## Required work
Throughout the entries below, report every line where "core" is found.

## Excerpted data
Start of Block

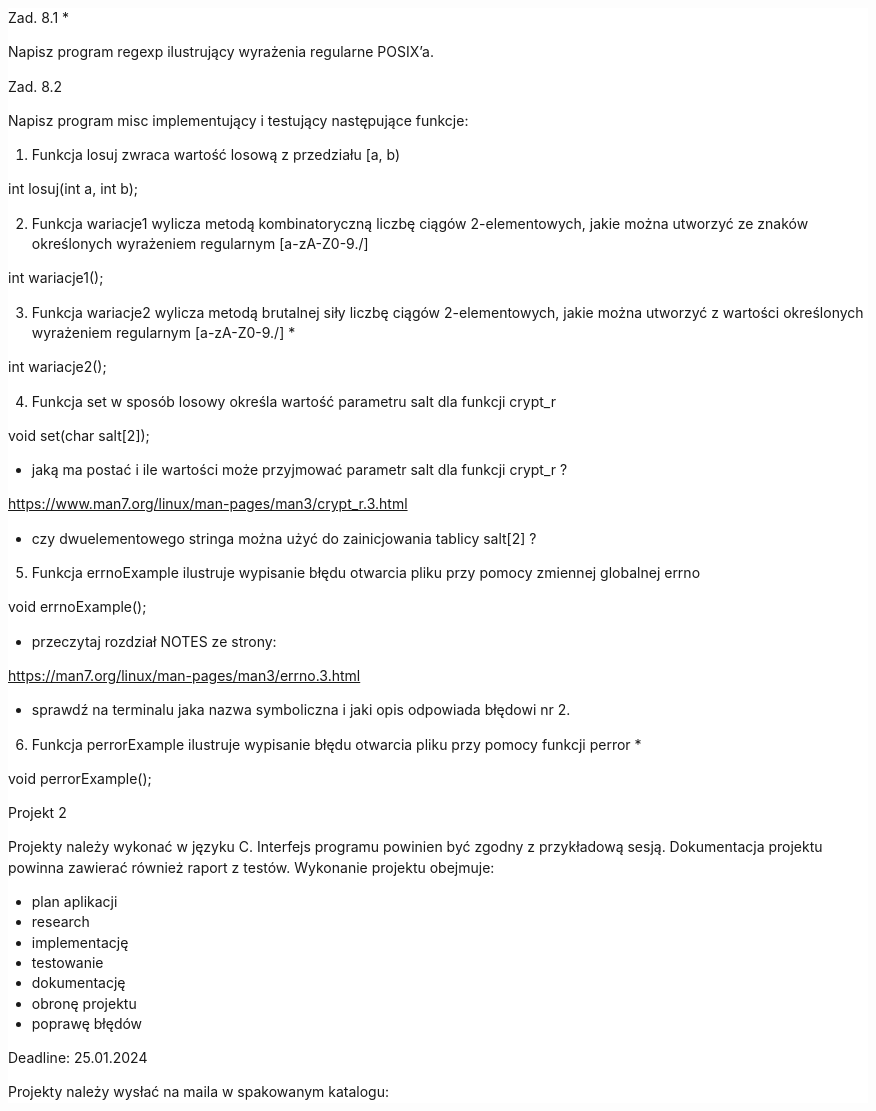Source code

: Zad. 8.1 *

Napisz program regexp ilustrujący wyrażenia regularne POSIX’a.

Zad. 8.2

Napisz program misc implementujący i testujący następujące funkcje:

1. Funkcja losuj zwraca wartość losową z przedziału [a, b)

int losuj(int a, int b);

2. Funkcja wariacje1 wylicza metodą kombinatoryczną liczbę ciągów 2-elementowych, jakie można utworzyć ze znaków określonych wyrażeniem regularnym [a-zA-Z0-9./]

int wariacje1();

3. Funkcja wariacje2 wylicza metodą brutalnej siły liczbę ciągów 2-elementowych, jakie można utworzyć z wartości określonych wyrażeniem regularnym [a-zA-Z0-9./] *

int wariacje2();

4. Funkcja set w sposób losowy określa wartość parametru salt dla funkcji crypt_r

void set(char salt[2]);

- jaką ma postać i ile wartości może przyjmować parametr salt dla funkcji crypt_r ?

https://www.man7.org/linux/man-pages/man3/crypt_r.3.html

- czy dwuelementowego stringa można użyć do zainicjowania tablicy salt[2] ?

5. Funkcja errnoExample ilustruje wypisanie błędu otwarcia pliku przy pomocy zmiennej globalnej errno

void errnoExample();

- przeczytaj rozdział NOTES ze strony:

https://man7.org/linux/man-pages/man3/errno.3.html

- sprawdź na terminalu jaka nazwa symboliczna i jaki opis odpowiada błędowi nr 2.

6. Funkcja perrorExample ilustruje wypisanie błędu otwarcia pliku przy pomocy funkcji perror *

void perrorExample();

Projekt 2

Projekty należy wykonać w języku C. Interfejs programu powinien być zgodny z przykładową sesją. Dokumentacja projektu powinna zawierać również raport z testów. Wykonanie projektu obejmuje:

- plan aplikacji
- research
- implementację
- testowanie
- dokumentację
- obronę projektu
- poprawę błędów

Deadline: 25.01.2024

Projekty należy wysłać na maila w spakowanym katalogu:
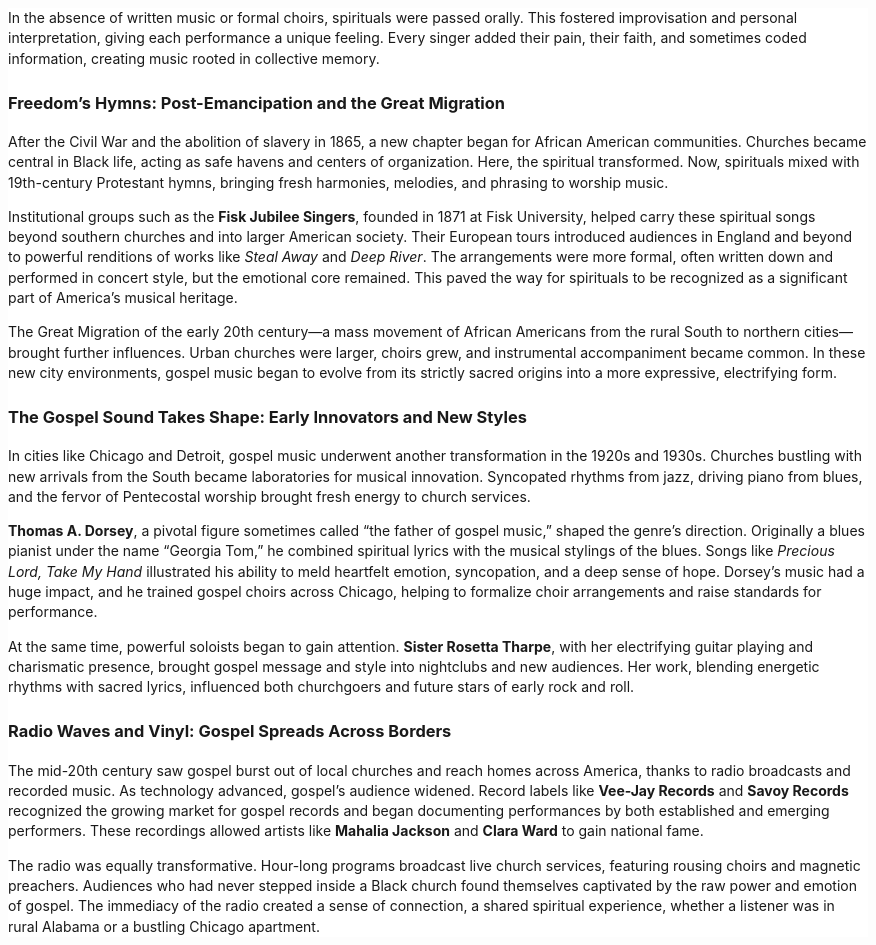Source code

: In the absence of written music or formal choirs, spirituals were passed orally. This fostered
improvisation and personal interpretation, giving each performance a unique feeling. Every singer
added their pain, their faith, and sometimes coded information, creating music rooted in collective
memory.

### Freedom’s Hymns: Post-Emancipation and the Great Migration

After the Civil War and the abolition of slavery in 1865, a new chapter began for African American
communities. Churches became central in Black life, acting as safe havens and centers of
organization. Here, the spiritual transformed. Now, spirituals mixed with 19th-century Protestant
hymns, bringing fresh harmonies, melodies, and phrasing to worship music.

Institutional groups such as the **Fisk Jubilee Singers**, founded in 1871 at Fisk University,
helped carry these spiritual songs beyond southern churches and into larger American society. Their
European tours introduced audiences in England and beyond to powerful renditions of works like
_Steal Away_ and _Deep River_. The arrangements were more formal, often written down and performed
in concert style, but the emotional core remained. This paved the way for spirituals to be
recognized as a significant part of America’s musical heritage.

The Great Migration of the early 20th century—a mass movement of African Americans from the rural
South to northern cities—brought further influences. Urban churches were larger, choirs grew, and
instrumental accompaniment became common. In these new city environments, gospel music began to
evolve from its strictly sacred origins into a more expressive, electrifying form.

### The Gospel Sound Takes Shape: Early Innovators and New Styles

In cities like Chicago and Detroit, gospel music underwent another transformation in the 1920s and
1930s. Churches bustling with new arrivals from the South became laboratories for musical
innovation. Syncopated rhythms from jazz, driving piano from blues, and the fervor of Pentecostal
worship brought fresh energy to church services.

**Thomas A. Dorsey**, a pivotal figure sometimes called “the father of gospel music,” shaped the
genre’s direction. Originally a blues pianist under the name “Georgia Tom,” he combined spiritual
lyrics with the musical stylings of the blues. Songs like _Precious Lord, Take My Hand_ illustrated
his ability to meld heartfelt emotion, syncopation, and a deep sense of hope. Dorsey’s music had a
huge impact, and he trained gospel choirs across Chicago, helping to formalize choir arrangements
and raise standards for performance.

At the same time, powerful soloists began to gain attention. **Sister Rosetta Tharpe**, with her
electrifying guitar playing and charismatic presence, brought gospel message and style into
nightclubs and new audiences. Her work, blending energetic rhythms with sacred lyrics, influenced
both churchgoers and future stars of early rock and roll.

### Radio Waves and Vinyl: Gospel Spreads Across Borders

The mid-20th century saw gospel burst out of local churches and reach homes across America, thanks
to radio broadcasts and recorded music. As technology advanced, gospel’s audience widened. Record
labels like **Vee-Jay Records** and **Savoy Records** recognized the growing market for gospel
records and began documenting performances by both established and emerging performers. These
recordings allowed artists like **Mahalia Jackson** and **Clara Ward** to gain national fame.

The radio was equally transformative. Hour-long programs broadcast live church services, featuring
rousing choirs and magnetic preachers. Audiences who had never stepped inside a Black church found
themselves captivated by the raw power and emotion of gospel. The immediacy of the radio created a
sense of connection, a shared spiritual experience, whether a listener was in rural Alabama or a
bustling Chicago apartment.
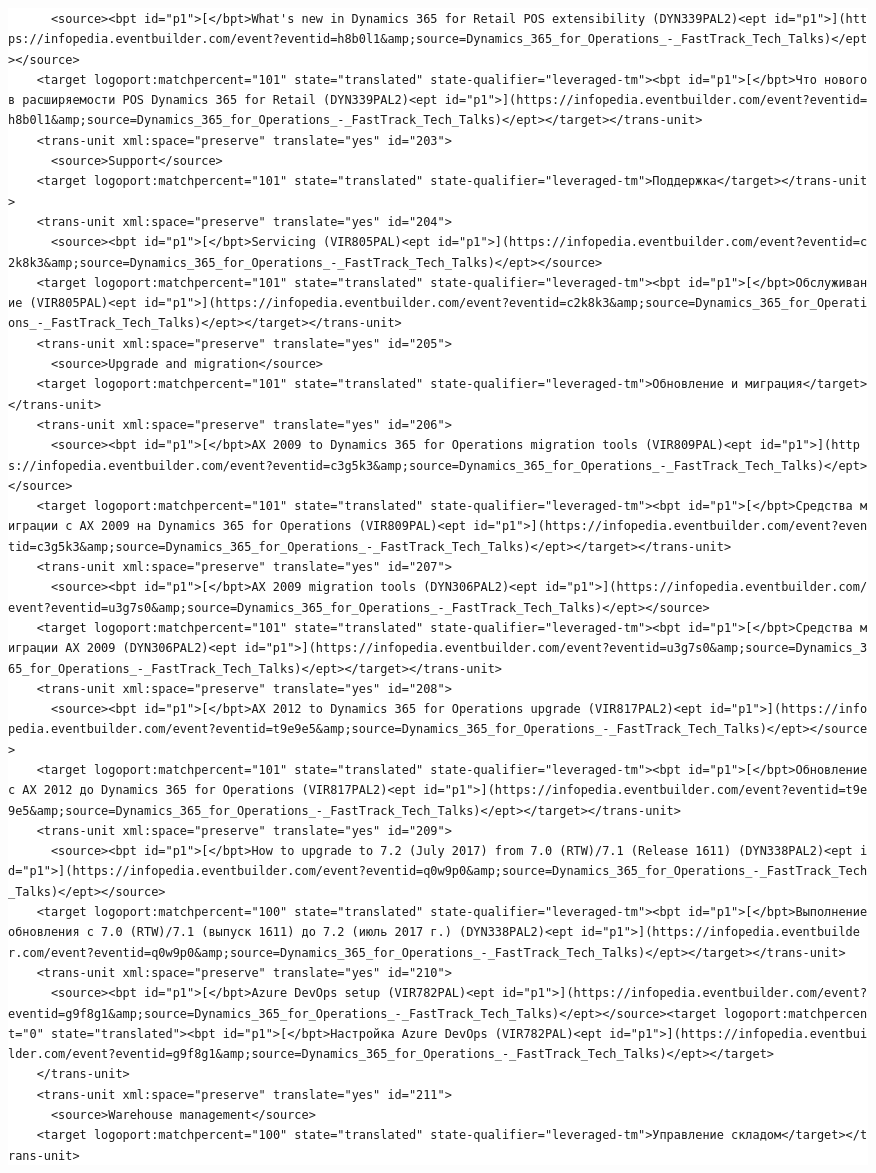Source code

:           <source><bpt id="p1">[</bpt>What's new in Dynamics 365 for Retail POS extensibility (DYN339PAL2)<ept id="p1">](https://infopedia.eventbuilder.com/event?eventid=h8b0l1&amp;source=Dynamics_365_for_Operations_-_FastTrack_Tech_Talks)</ept></source>
        <target logoport:matchpercent="101" state="translated" state-qualifier="leveraged-tm"><bpt id="p1">[</bpt>Что нового в расширяемости POS Dynamics 365 for Retail (DYN339PAL2)<ept id="p1">](https://infopedia.eventbuilder.com/event?eventid=h8b0l1&amp;source=Dynamics_365_for_Operations_-_FastTrack_Tech_Talks)</ept></target></trans-unit>
        <trans-unit xml:space="preserve" translate="yes" id="203">
          <source>Support</source>
        <target logoport:matchpercent="101" state="translated" state-qualifier="leveraged-tm">Поддержка</target></trans-unit>
        <trans-unit xml:space="preserve" translate="yes" id="204">
          <source><bpt id="p1">[</bpt>Servicing (VIR805PAL)<ept id="p1">](https://infopedia.eventbuilder.com/event?eventid=c2k8k3&amp;source=Dynamics_365_for_Operations_-_FastTrack_Tech_Talks)</ept></source>
        <target logoport:matchpercent="101" state="translated" state-qualifier="leveraged-tm"><bpt id="p1">[</bpt>Обслуживание (VIR805PAL)<ept id="p1">](https://infopedia.eventbuilder.com/event?eventid=c2k8k3&amp;source=Dynamics_365_for_Operations_-_FastTrack_Tech_Talks)</ept></target></trans-unit>
        <trans-unit xml:space="preserve" translate="yes" id="205">
          <source>Upgrade and migration</source>
        <target logoport:matchpercent="101" state="translated" state-qualifier="leveraged-tm">Обновление и миграция</target></trans-unit>
        <trans-unit xml:space="preserve" translate="yes" id="206">
          <source><bpt id="p1">[</bpt>AX 2009 to Dynamics 365 for Operations migration tools (VIR809PAL)<ept id="p1">](https://infopedia.eventbuilder.com/event?eventid=c3g5k3&amp;source=Dynamics_365_for_Operations_-_FastTrack_Tech_Talks)</ept></source>
        <target logoport:matchpercent="101" state="translated" state-qualifier="leveraged-tm"><bpt id="p1">[</bpt>Средства миграции с AX 2009 на Dynamics 365 for Operations (VIR809PAL)<ept id="p1">](https://infopedia.eventbuilder.com/event?eventid=c3g5k3&amp;source=Dynamics_365_for_Operations_-_FastTrack_Tech_Talks)</ept></target></trans-unit>
        <trans-unit xml:space="preserve" translate="yes" id="207">
          <source><bpt id="p1">[</bpt>AX 2009 migration tools (DYN306PAL2)<ept id="p1">](https://infopedia.eventbuilder.com/event?eventid=u3g7s0&amp;source=Dynamics_365_for_Operations_-_FastTrack_Tech_Talks)</ept></source>
        <target logoport:matchpercent="101" state="translated" state-qualifier="leveraged-tm"><bpt id="p1">[</bpt>Средства миграции AX 2009 (DYN306PAL2)<ept id="p1">](https://infopedia.eventbuilder.com/event?eventid=u3g7s0&amp;source=Dynamics_365_for_Operations_-_FastTrack_Tech_Talks)</ept></target></trans-unit>
        <trans-unit xml:space="preserve" translate="yes" id="208">
          <source><bpt id="p1">[</bpt>AX 2012 to Dynamics 365 for Operations upgrade (VIR817PAL2)<ept id="p1">](https://infopedia.eventbuilder.com/event?eventid=t9e9e5&amp;source=Dynamics_365_for_Operations_-_FastTrack_Tech_Talks)</ept></source>
        <target logoport:matchpercent="101" state="translated" state-qualifier="leveraged-tm"><bpt id="p1">[</bpt>Обновление с AX 2012 до Dynamics 365 for Operations (VIR817PAL2)<ept id="p1">](https://infopedia.eventbuilder.com/event?eventid=t9e9e5&amp;source=Dynamics_365_for_Operations_-_FastTrack_Tech_Talks)</ept></target></trans-unit>
        <trans-unit xml:space="preserve" translate="yes" id="209">
          <source><bpt id="p1">[</bpt>How to upgrade to 7.2 (July 2017) from 7.0 (RTW)/7.1 (Release 1611) (DYN338PAL2)<ept id="p1">](https://infopedia.eventbuilder.com/event?eventid=q0w9p0&amp;source=Dynamics_365_for_Operations_-_FastTrack_Tech_Talks)</ept></source>
        <target logoport:matchpercent="100" state="translated" state-qualifier="leveraged-tm"><bpt id="p1">[</bpt>Выполнение обновления с 7.0 (RTW)/7.1 (выпуск 1611) до 7.2 (июль 2017 г.) (DYN338PAL2)<ept id="p1">](https://infopedia.eventbuilder.com/event?eventid=q0w9p0&amp;source=Dynamics_365_for_Operations_-_FastTrack_Tech_Talks)</ept></target></trans-unit>
        <trans-unit xml:space="preserve" translate="yes" id="210">
          <source><bpt id="p1">[</bpt>Azure DevOps setup (VIR782PAL)<ept id="p1">](https://infopedia.eventbuilder.com/event?eventid=g9f8g1&amp;source=Dynamics_365_for_Operations_-_FastTrack_Tech_Talks)</ept></source><target logoport:matchpercent="0" state="translated"><bpt id="p1">[</bpt>Настройка Azure DevOps (VIR782PAL)<ept id="p1">](https://infopedia.eventbuilder.com/event?eventid=g9f8g1&amp;source=Dynamics_365_for_Operations_-_FastTrack_Tech_Talks)</ept></target>
        </trans-unit>
        <trans-unit xml:space="preserve" translate="yes" id="211">
          <source>Warehouse management</source>
        <target logoport:matchpercent="100" state="translated" state-qualifier="leveraged-tm">Управление складом</target></trans-unit>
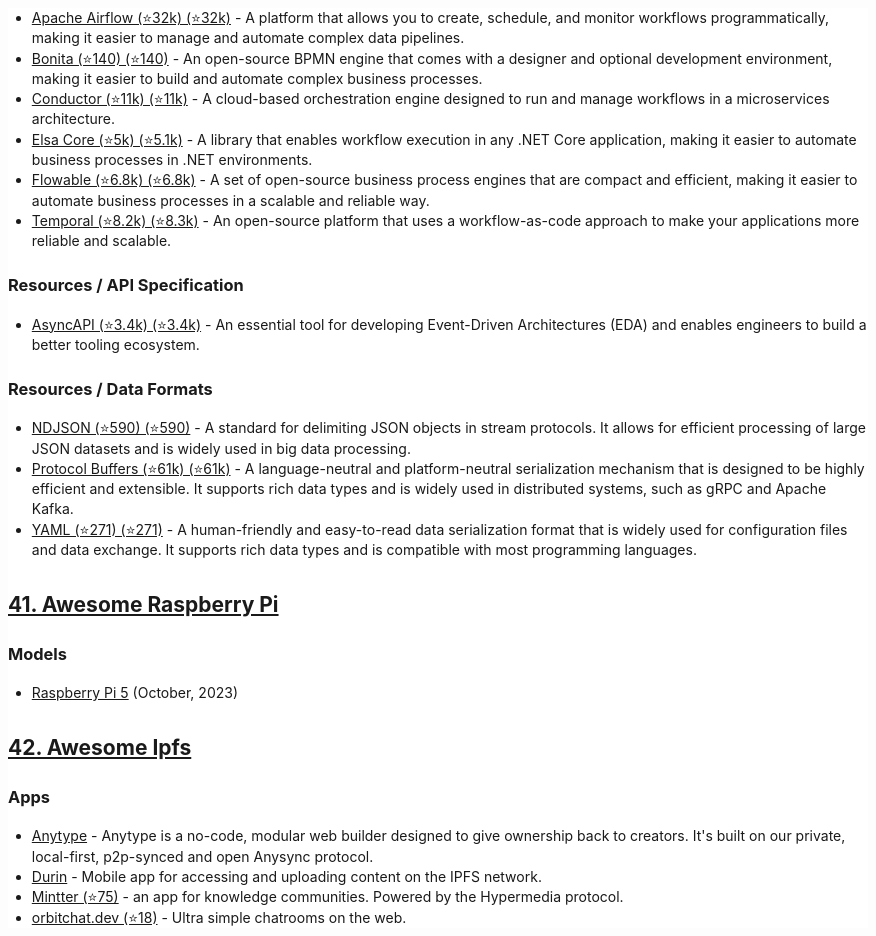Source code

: *   [Apache Airflow (⭐32k) (⭐32k)](https://github.com/apache/airflow) - A platform that allows you to create, schedule, and monitor workflows programmatically, making it easier to manage and automate complex data pipelines.
*   [Bonita (⭐140) (⭐140)](https://github.com/bonitasoft/bonita-engine) - An open-source BPMN engine that comes with a designer and optional development environment, making it easier to build and automate complex business processes.
*   [Conductor (⭐11k) (⭐11k)](https://github.com/Netflix/conductor) - A cloud-based orchestration engine designed to run and manage workflows in a microservices architecture.
*   [Elsa Core (⭐5k) (⭐5.1k)](https://github.com/elsa-workflows/elsa-core) - A library that enables workflow execution in any .NET Core application, making it easier to automate business processes in .NET environments.
*   [Flowable (⭐6.8k) (⭐6.8k)](https://github.com/flowable/flowable-engine) - A set of open-source business process engines that are compact and efficient, making it easier to automate business processes in a scalable and reliable way.
*   [Temporal (⭐8.2k) (⭐8.3k)](https://github.com/temporalio/temporal) - An open-source platform that uses a workflow-as-code approach to make your applications more reliable and scalable.

### Resources / API Specification

*   [AsyncAPI (⭐3.4k) (⭐3.4k)](https://github.com/asyncapi/spec) - An essential tool for developing Event-Driven Architectures (EDA) and enables engineers to build a better tooling ecosystem.

### Resources / Data Formats

*   [NDJSON (⭐590) (⭐590)](https://github.com/ndjson/ndjson-spec) - A standard for delimiting JSON objects in stream protocols. It allows for efficient processing of large JSON datasets and is widely used in big data processing.
*   [Protocol Buffers (⭐61k) (⭐61k)](https://github.com/protocolbuffers/protobuf) - A language-neutral and platform-neutral serialization mechanism that is designed to be highly efficient and extensible. It supports rich data types and is widely used in distributed systems, such as gRPC and Apache Kafka.
*   [YAML (⭐271) (⭐271)](https://github.com/yaml/yaml-spec) - A human-friendly and easy-to-read data serialization format that is widely used for configuration files and data exchange. It supports rich data types and is compatible with most programming languages.

## [41. Awesome Raspberry Pi](/content/thibmaek/awesome-raspberry-pi/week/README.md)

### Models

*   [Raspberry Pi 5](https://www.raspberrypi.com/products/raspberry-pi-5/) (October, 2023)

## [42. Awesome Ipfs](/content/ipfs/awesome-ipfs/week/README.md)

### Apps

*   [Anytype](https://github.com/anyproto) - Anytype is a no-code, modular web builder designed to give ownership back to creators. It's built on our private, local-first, p2p-synced and open Anysync protocol.
*   [Durin](https://durin.site/) - Mobile app for accessing and uploading content on the IPFS network.
*   [Mintter (⭐75)](https://github.com/MintterHypermedia/mintter) - an app for knowledge communities. Powered by the Hypermedia protocol.
*   [orbitchat.dev (⭐18)](https://github.com/cppshane/orbit-chat) - Ultra simple chatrooms on the web.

End of Block

## Answer area
in concert style, but the emotional core remained. This paved the way for spirituals to be
*   [Elsa Core (⭐5k) (⭐5.1k)](https://github.com/elsa-workflows/elsa-core) - A library that enables workflow execution in any .NET Core application, making it easier to automate business processes in .NET environments.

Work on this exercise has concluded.